• _Teks kutipan_
==========

Lompat ke konten Lompat ke sidebar Lompat ke footer

Gurutta Abdul Latif - Kiprah Ulama Pinrang Awal Abad XX (2)

Gurutta Abdul Latif - Kiprah Ulama Pinrang Awal Abad XX, Sejarah Berdirinya Kabupaten Pinrang, Idwar Anwar, Asal mula nama Pinrang, Awal Mula Berdirinya Kabupaten Pinrang, Kerajaan Sawitto,
Ilustrasi
PINRANG.ARUNGSEJARAH.COM - Gurutta Abdul Latif - Kiprah Ulama Pinrang Awal Abad XX (2).

GURUTTA Abdul Latif, terlahir dari nama La Buah, (1893-1973) di daerah Pallameang, (kecamatan Mattirosompe kabupaten Pinrang sekarang), lahir dari rahim keluarga sederhana ibunya Tolawati ayahnya Ambo Kulaw yang pemahaman agamanya kurang mendalam . La Buah mendapat pendidikan Alquran dan ilmu nahwu, saraf dan ilmu agama lainnya Habib Alwi bin Abdullah Bin Sahl Jamalullail, Campalagian dan dikenal dengan sebutan Puang Towa, Hasan Yamani, gurunya Hasan Yamani inilah yang menggantikan namanya dari La buah menjadi Abdul Latif, dan Haji Maddepungan juga menjadi gurunya. 

Perjalanannya ke daerah Mandar tidak terlepas tradisi kedua daerah ini saling mengunjungi untuk mendapatkan barter penghidupan ekonomi yang sejak turun temurun sudah mengakar dan menjadi tradisi. 

Secara geografis Desa Pallameang di tahun 1860 merupakan kawasan pesisir pantai, dan memiliki hamparan persawahan yang sangat luas. Penduduknya bermata pencaharian nelayan dan petani. Pada saat panen tiba maka akan datang beberapa orang menjajakan jasa mereka. Mereka berasal dari suku Mandar dengan menawarkan jasa dengan imbalan uang maupun gabah/beras. 

Ketika orang-orang Mandar pulang sebahagian penduduk Pallameang akan ikut serta ke tanah Mandar untuk mencari ikan cumi dan penja (sejenis ikan seribu yang hanya ada di perairan teluk Mandar). Interaksi ini berlangsung hingga menimbulkan tali silaturahmi yang intens. 

Orang Mandar terkenal dengan ketaatan mereka dalam beragama. Ketika malam menjelang mereka menunaikan salat berjamaah. Begitu pun pembacaan kitab suci senantiasa terdengar di malam hari dan kadang penduduk Langnga mengajak ke rumahnya untuk acara hajatan yang diadakan dan meminta kesediaan orang-orang Mandar untuk mengaji Al Quran dalam acara tersebut, sebagai rasa terima kasih atas kesediaan mereka di hajatan itu tuan rumah memberikan beberapa liter gabah.

==========

Tuliskan kembali tanpa perubahan bagian teks tentang Gurutta Abdul Latif di atas, dimulai dari kata-kata "Ketika orang-orang Mandar" dan berhenti setelah kata-kata "beberapa liter gabah.".

• _Data yang disediakan_
==========

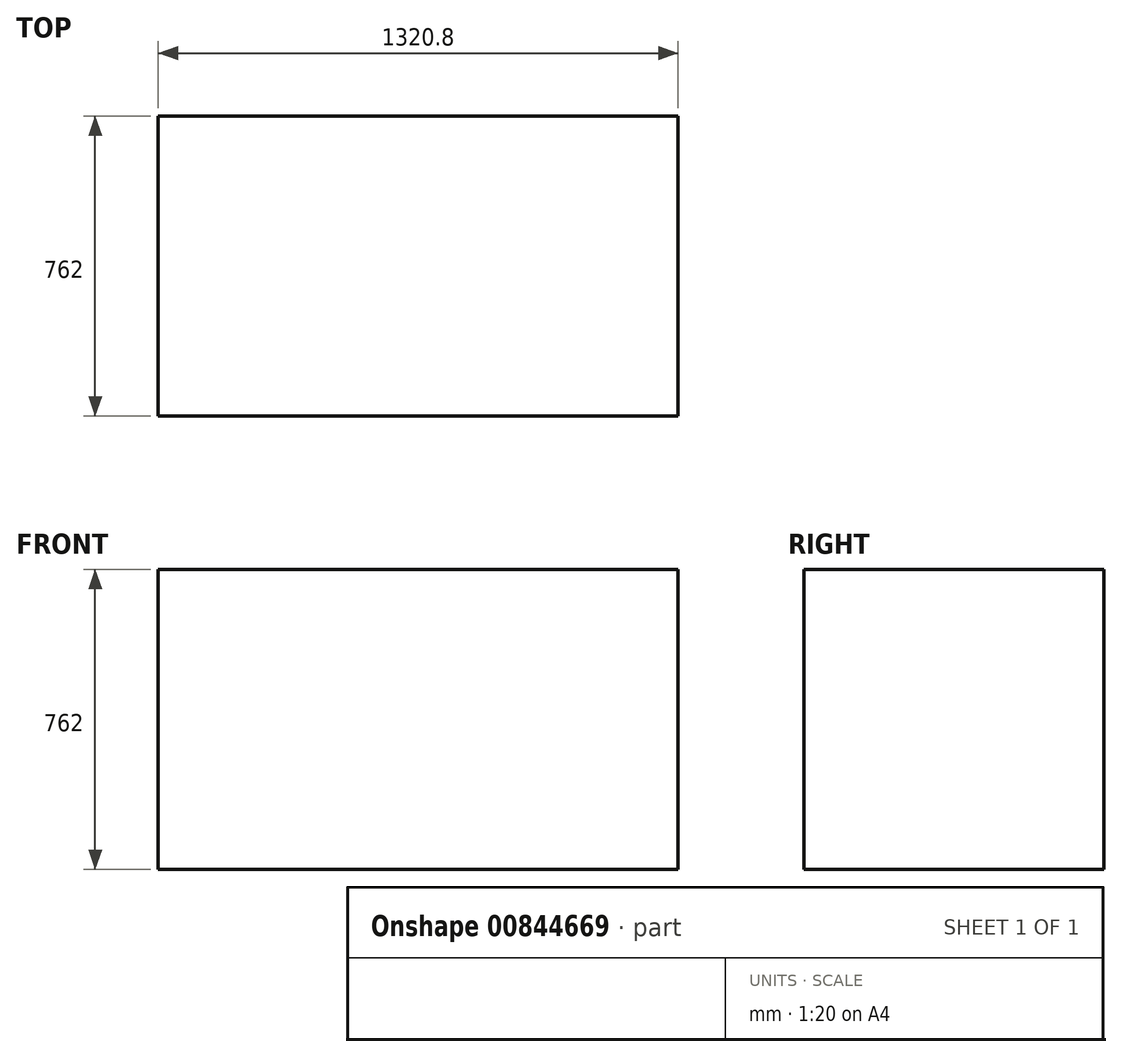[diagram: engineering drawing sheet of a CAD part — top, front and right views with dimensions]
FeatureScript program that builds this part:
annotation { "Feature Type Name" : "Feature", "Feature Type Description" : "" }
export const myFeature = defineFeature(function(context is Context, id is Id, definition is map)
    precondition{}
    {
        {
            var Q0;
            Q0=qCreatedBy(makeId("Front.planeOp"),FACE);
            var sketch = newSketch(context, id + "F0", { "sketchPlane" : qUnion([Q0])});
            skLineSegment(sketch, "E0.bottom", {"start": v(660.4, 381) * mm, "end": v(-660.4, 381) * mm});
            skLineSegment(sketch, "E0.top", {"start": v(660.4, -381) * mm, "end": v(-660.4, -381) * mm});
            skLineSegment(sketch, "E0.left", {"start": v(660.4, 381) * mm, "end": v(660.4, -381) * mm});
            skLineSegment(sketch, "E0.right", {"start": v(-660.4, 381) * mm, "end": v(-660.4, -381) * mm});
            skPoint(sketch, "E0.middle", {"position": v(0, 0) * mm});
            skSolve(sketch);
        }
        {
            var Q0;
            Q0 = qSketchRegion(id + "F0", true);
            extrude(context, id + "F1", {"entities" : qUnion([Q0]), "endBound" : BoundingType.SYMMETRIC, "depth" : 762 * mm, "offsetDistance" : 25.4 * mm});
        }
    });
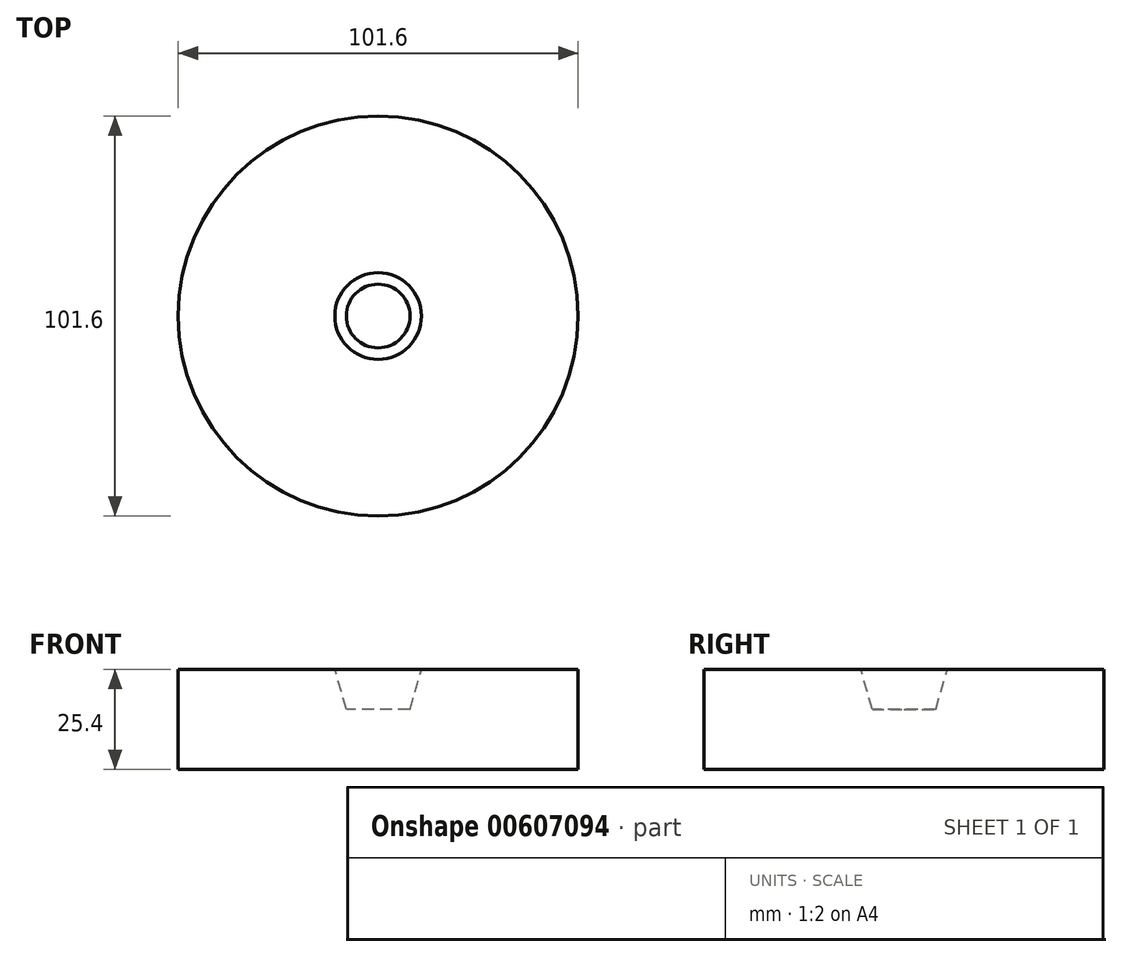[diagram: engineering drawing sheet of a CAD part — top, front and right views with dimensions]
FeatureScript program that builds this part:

==========

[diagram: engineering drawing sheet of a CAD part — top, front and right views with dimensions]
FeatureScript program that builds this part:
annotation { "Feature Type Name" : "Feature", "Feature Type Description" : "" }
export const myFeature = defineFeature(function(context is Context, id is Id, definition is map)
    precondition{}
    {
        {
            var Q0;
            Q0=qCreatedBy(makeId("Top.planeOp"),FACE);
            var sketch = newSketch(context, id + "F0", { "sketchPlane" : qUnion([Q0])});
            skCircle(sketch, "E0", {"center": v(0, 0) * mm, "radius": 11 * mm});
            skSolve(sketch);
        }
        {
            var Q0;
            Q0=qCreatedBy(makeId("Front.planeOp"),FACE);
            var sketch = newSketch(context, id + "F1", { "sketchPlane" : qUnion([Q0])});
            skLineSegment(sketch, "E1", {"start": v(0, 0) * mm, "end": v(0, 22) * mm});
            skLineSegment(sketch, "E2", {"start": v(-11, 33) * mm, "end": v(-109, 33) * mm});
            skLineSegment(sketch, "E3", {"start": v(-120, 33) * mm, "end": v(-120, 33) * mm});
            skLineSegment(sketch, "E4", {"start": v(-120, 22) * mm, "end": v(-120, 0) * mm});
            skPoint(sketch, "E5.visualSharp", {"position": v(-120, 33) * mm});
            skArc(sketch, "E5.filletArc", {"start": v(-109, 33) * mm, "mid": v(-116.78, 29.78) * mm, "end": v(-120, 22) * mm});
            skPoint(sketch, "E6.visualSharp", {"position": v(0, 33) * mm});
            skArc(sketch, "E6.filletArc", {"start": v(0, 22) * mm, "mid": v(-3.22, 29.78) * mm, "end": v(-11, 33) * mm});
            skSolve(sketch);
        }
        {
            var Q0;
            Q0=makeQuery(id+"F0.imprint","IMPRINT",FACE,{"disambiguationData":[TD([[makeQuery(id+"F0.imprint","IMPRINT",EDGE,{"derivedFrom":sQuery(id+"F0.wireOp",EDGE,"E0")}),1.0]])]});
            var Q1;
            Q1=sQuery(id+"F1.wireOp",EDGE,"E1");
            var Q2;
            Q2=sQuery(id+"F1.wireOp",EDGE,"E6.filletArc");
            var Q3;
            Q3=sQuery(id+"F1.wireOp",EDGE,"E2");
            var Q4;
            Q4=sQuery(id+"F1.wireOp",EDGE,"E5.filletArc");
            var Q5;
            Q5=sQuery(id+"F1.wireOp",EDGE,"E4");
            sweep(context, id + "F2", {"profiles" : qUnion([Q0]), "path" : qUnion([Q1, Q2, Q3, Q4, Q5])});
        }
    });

==========

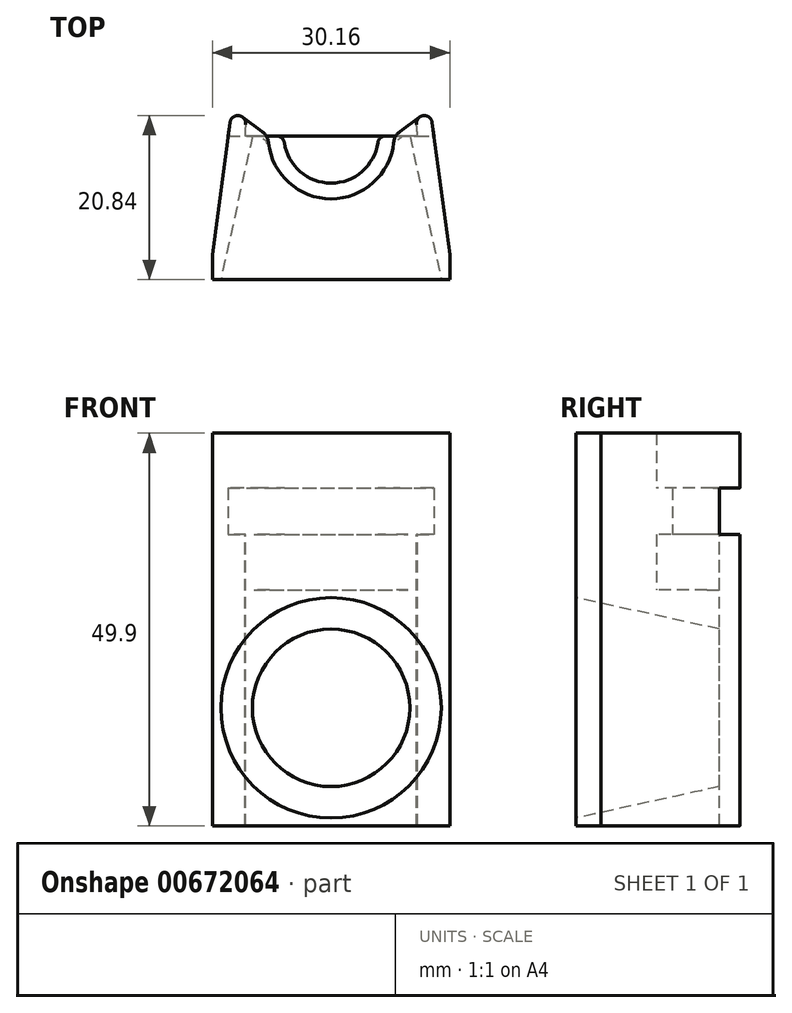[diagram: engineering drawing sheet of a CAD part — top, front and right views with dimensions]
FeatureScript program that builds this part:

==========

• _Tugas selesai_
Ketika orang-orang Mandar pulang sebahagian penduduk Pallameang akan ikut serta ke tanah Mandar untuk mencari ikan cumi dan penja (sejenis ikan seribu yang hanya ada di perairan teluk Mandar). Interaksi ini berlangsung hingga menimbulkan tali silaturahmi yang intens. 

Orang Mandar terkenal dengan ketaatan mereka dalam beragama. Ketika malam menjelang mereka menunaikan salat berjamaah. Begitu pun pembacaan kitab suci senantiasa terdengar di malam hari dan kadang penduduk Langnga mengajak ke rumahnya untuk acara hajatan yang diadakan dan meminta kesediaan orang-orang Mandar untuk mengaji Al Quran dalam acara tersebut, sebagai rasa terima kasih atas kesediaan mereka di hajatan itu tuan rumah memberikan beberapa liter gabah.